━━━━━ Given passage ━━━━━

Researchers at the Moorsfield Eye Hospital in London have determined that fundus autofluorescence (FAF) is a robust structural outcome measure in children with Stargardt disease and that the rate of progression was higher for those with the childhood-onset subtype compared to adulthood-onset. Also, the higher rates of progression were maintained into adulthood.

The prospective cohort study assessed children and adults with molecularly confirmed Stargardt disease who underwent longitudinal FAF imaging, followed by subsequent semi-automated measurement of the area of decreased autofluorescence (DAF). Patients were grouped based on the age at baseline and age of onset, into children (n=56), adults with childhood-onset disease (n=15) and adults with adulthood-onset disease (n=19).

The mean age of onset was 9.6±3.4 years for the combined childhood-onset participants and 28.3±7.8 years for adulthood-onset participants. The mean rate of progression was 0.69 mm2/year, 0.78mm2/year and 0.40mm2/year for children, adults with childhood-onset and adults with adulthood-onset disease, respectively. The rate of progression was higher for childhood-onset disease compared with adulthood-onset and was faster for adults with childhood-onset disease compared with those with a diagnosis in childhood. The researchers also noted that patients belonging to a group 3 electroretinography (ERG) phenotype (generalized cone and rod dysfunction) had a significantly greater progression rate.

The study concluded that genetic background, ERG group and intrafamilial presentation are helpful when counselling patients about their prognosis. The researchers also suggest that the childhood-onset subtype of Stargardt disease is ideally suited for consideration and prioritization in clinical trials, given it’s more aggressive progression pattern. 

Georgious M, Kane T, Tanna P, et al. Prospective cohort study of childhood-onset Stargardt Disease: fundus autofuorescence imaging, progression, comparison with adulthood-onset disease and disease symmetry. Am J Ophthalmol. December 6, 2019. [Epub ahead of print].

━━━━━

▶ _Exercise_
Copy again, word for word, the part of the Stargardt disease passage that opens with the words containing "The prospective cohort" and closes with "adulthood-onset disease (n=19).".

━━━━━ Data extract ━━━━━

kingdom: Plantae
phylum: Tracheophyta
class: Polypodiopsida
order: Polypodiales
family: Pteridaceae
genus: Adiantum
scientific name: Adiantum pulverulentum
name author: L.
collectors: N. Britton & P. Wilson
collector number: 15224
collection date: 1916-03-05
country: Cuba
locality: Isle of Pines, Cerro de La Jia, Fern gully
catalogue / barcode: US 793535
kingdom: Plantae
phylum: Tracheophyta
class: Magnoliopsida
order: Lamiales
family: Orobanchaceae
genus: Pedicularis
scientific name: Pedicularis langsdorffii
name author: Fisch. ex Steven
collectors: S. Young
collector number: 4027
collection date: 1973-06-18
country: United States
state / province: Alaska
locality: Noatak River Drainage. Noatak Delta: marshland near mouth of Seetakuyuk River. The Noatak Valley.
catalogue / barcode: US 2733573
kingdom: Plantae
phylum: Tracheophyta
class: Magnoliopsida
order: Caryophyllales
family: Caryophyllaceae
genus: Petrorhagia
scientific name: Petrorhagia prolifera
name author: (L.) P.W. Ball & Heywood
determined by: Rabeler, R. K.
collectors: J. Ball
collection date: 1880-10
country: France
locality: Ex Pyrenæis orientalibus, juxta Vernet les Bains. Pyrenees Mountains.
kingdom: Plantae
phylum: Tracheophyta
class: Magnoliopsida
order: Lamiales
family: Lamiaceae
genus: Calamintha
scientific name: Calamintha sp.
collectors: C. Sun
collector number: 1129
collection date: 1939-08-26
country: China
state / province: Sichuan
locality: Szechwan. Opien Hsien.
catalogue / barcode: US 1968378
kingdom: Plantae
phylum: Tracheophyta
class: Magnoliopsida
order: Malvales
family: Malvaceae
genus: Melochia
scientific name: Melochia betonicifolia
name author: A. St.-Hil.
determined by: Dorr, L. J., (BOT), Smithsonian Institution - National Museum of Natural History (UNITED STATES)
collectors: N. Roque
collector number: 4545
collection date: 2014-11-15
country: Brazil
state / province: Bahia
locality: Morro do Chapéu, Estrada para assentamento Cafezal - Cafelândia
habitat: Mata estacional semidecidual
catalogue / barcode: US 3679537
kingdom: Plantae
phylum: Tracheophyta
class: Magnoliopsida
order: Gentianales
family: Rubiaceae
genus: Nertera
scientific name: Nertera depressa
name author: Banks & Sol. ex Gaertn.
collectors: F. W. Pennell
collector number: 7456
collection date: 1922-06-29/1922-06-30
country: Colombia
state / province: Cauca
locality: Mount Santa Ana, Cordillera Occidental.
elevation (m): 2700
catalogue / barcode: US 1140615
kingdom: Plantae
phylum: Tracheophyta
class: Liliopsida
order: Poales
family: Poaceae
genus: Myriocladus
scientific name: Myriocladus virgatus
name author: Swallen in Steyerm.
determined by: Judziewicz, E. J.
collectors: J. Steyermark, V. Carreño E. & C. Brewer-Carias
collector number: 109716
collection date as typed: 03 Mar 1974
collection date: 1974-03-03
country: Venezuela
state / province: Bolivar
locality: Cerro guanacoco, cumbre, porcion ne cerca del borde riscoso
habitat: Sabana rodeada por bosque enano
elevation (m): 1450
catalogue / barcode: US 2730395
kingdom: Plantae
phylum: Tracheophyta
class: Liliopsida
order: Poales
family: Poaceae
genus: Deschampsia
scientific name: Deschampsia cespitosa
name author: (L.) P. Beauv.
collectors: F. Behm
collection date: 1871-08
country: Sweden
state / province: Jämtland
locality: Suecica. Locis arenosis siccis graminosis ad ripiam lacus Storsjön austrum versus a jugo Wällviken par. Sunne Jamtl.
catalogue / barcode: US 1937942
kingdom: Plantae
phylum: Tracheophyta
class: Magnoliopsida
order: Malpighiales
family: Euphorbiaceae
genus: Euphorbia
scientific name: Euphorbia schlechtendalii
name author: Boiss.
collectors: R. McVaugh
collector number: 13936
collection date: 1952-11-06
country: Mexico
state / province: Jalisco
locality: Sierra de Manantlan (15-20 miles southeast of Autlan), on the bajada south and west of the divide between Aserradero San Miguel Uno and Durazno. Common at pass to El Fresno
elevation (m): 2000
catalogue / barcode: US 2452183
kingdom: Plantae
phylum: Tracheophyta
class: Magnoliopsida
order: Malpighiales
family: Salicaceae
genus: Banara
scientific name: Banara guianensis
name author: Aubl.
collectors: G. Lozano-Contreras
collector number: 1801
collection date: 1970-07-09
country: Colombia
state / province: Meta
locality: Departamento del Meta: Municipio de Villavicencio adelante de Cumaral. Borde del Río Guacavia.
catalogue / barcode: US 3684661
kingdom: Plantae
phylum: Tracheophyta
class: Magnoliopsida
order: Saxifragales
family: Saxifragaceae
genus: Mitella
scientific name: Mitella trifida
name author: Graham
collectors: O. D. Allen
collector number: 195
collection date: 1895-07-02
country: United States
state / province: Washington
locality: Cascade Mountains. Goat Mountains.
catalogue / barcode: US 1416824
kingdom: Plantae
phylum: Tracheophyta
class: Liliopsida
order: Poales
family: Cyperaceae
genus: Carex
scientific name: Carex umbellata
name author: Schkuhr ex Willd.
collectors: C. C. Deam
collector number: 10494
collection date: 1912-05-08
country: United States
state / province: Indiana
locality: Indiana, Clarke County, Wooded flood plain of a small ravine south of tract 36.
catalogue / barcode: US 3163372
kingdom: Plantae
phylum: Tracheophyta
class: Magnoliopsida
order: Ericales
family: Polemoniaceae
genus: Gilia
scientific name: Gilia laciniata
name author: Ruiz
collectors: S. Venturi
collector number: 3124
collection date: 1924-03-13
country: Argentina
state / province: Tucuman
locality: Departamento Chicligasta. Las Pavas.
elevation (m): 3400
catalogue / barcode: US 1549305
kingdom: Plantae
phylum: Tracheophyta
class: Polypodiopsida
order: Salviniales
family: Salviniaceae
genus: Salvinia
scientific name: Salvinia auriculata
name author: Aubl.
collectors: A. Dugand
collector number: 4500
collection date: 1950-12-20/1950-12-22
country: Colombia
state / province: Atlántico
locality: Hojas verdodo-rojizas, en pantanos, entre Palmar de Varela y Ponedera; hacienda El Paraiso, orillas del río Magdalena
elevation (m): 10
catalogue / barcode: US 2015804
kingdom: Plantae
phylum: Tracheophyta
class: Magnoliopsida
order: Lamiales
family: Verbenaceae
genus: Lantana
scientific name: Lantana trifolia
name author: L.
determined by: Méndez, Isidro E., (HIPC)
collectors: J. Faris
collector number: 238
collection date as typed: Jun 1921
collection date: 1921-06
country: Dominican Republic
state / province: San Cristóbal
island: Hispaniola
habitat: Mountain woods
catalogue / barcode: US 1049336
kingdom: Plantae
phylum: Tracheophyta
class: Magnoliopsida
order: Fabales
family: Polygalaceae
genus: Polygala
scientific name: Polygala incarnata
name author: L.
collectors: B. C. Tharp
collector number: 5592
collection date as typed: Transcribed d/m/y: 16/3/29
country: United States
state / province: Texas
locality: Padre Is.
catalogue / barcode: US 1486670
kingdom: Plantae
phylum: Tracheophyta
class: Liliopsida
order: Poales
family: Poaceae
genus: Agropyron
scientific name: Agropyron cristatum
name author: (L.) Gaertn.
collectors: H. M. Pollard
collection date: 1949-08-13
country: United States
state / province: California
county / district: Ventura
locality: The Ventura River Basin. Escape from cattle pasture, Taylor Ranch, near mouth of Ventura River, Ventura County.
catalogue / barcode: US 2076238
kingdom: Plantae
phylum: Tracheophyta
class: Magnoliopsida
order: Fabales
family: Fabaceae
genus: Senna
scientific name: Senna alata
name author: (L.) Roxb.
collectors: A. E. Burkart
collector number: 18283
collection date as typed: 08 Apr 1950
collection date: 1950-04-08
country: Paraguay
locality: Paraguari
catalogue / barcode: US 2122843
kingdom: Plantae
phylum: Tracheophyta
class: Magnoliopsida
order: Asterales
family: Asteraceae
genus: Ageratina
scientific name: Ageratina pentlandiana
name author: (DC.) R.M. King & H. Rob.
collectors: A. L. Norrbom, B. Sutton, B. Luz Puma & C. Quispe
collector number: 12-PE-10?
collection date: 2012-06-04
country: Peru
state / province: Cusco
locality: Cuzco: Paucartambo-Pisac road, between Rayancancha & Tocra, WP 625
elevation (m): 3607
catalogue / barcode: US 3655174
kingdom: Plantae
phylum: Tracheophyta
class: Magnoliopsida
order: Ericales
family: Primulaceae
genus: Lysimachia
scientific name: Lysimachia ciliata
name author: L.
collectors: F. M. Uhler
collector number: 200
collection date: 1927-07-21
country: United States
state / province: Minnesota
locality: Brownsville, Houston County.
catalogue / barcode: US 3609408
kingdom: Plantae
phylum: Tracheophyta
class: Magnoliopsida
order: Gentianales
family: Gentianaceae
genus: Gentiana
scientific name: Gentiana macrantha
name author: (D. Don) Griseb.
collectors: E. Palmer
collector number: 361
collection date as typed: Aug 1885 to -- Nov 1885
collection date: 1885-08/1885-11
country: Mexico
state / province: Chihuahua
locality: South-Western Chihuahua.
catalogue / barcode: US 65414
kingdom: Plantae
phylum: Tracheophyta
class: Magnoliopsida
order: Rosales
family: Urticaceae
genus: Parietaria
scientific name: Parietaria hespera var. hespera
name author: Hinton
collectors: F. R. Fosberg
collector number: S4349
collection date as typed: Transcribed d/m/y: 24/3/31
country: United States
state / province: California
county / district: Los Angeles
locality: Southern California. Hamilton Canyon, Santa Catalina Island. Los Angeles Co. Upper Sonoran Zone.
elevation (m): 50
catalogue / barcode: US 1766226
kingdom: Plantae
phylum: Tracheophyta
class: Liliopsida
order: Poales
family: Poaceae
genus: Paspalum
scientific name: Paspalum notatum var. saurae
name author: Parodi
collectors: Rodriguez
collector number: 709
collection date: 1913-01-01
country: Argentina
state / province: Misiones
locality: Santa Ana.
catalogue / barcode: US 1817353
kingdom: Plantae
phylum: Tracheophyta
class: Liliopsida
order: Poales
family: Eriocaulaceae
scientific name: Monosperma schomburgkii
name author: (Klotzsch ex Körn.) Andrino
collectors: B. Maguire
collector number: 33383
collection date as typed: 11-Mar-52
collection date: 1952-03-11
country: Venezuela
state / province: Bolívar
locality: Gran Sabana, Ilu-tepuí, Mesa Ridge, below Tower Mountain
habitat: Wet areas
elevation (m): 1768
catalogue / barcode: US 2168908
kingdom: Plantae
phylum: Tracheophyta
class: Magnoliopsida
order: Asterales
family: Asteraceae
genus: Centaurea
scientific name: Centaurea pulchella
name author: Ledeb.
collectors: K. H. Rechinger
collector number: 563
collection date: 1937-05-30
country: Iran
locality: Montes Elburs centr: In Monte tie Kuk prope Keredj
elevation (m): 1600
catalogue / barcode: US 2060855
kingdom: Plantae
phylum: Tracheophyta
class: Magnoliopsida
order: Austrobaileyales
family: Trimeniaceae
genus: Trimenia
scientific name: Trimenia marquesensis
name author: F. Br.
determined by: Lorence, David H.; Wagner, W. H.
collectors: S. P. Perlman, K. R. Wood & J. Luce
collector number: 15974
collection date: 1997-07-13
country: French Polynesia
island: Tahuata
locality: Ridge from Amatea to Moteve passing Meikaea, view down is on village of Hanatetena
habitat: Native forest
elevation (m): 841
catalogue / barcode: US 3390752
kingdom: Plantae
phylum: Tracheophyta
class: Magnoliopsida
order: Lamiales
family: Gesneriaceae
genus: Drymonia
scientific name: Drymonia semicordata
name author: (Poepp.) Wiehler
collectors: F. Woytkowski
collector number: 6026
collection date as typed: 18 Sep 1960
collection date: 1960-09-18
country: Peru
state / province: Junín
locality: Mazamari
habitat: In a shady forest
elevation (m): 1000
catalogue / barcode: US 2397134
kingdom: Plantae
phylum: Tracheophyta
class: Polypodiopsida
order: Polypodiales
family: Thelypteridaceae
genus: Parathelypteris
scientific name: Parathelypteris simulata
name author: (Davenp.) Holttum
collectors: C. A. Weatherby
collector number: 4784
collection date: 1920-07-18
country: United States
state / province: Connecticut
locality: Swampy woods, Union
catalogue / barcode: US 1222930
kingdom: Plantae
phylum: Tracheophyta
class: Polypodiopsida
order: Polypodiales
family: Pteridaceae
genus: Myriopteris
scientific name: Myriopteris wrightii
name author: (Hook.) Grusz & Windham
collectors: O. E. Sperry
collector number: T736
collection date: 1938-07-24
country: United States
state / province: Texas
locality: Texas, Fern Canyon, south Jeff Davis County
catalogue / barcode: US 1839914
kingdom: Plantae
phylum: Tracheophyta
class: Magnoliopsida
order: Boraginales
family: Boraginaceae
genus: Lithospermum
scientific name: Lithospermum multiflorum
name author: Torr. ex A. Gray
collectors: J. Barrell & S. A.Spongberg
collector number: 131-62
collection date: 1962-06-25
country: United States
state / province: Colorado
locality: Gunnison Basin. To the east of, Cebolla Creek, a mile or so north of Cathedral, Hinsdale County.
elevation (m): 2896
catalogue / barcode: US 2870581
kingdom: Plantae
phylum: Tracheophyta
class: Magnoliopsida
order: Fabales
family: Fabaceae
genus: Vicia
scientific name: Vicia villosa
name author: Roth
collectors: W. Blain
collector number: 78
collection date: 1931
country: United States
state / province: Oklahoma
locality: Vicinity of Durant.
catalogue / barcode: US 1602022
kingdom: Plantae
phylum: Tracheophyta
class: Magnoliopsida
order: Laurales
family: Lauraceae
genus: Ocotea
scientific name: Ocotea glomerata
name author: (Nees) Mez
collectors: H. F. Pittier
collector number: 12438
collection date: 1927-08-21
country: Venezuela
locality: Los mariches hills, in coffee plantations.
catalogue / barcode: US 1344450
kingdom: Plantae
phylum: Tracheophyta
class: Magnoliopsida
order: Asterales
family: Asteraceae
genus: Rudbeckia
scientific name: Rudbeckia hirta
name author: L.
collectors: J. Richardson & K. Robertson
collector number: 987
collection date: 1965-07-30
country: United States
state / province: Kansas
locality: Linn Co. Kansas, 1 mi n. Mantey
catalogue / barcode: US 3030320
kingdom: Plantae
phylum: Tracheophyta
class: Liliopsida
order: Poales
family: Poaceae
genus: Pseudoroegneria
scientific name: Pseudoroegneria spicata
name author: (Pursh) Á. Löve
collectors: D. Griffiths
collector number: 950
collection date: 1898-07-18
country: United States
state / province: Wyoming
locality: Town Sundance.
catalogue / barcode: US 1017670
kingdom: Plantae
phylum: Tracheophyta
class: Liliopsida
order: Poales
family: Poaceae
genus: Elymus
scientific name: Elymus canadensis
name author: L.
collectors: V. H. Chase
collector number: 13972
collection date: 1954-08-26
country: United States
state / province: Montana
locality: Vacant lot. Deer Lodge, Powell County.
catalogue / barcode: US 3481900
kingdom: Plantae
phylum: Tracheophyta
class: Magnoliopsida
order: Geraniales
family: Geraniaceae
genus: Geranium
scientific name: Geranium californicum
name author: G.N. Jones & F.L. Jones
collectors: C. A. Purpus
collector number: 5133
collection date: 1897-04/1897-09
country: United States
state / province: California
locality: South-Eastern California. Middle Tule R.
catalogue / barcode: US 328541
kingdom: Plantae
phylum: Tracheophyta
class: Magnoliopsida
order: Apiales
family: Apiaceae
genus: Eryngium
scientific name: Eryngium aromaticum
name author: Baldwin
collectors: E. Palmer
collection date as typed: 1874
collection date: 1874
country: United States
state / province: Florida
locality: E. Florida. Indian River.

━━━━━

▶ _Result_
The prospective cohort study assessed children and adults with molecularly confirmed Stargardt disease who underwent longitudinal FAF imaging, followed by subsequent semi-automated measurement of the area of decreased autofluorescence (DAF). Patients were grouped based on the age at baseline and age of onset, into children (n=56), adults with childhood-onset disease (n=15) and adults with adulthood-onset disease (n=19).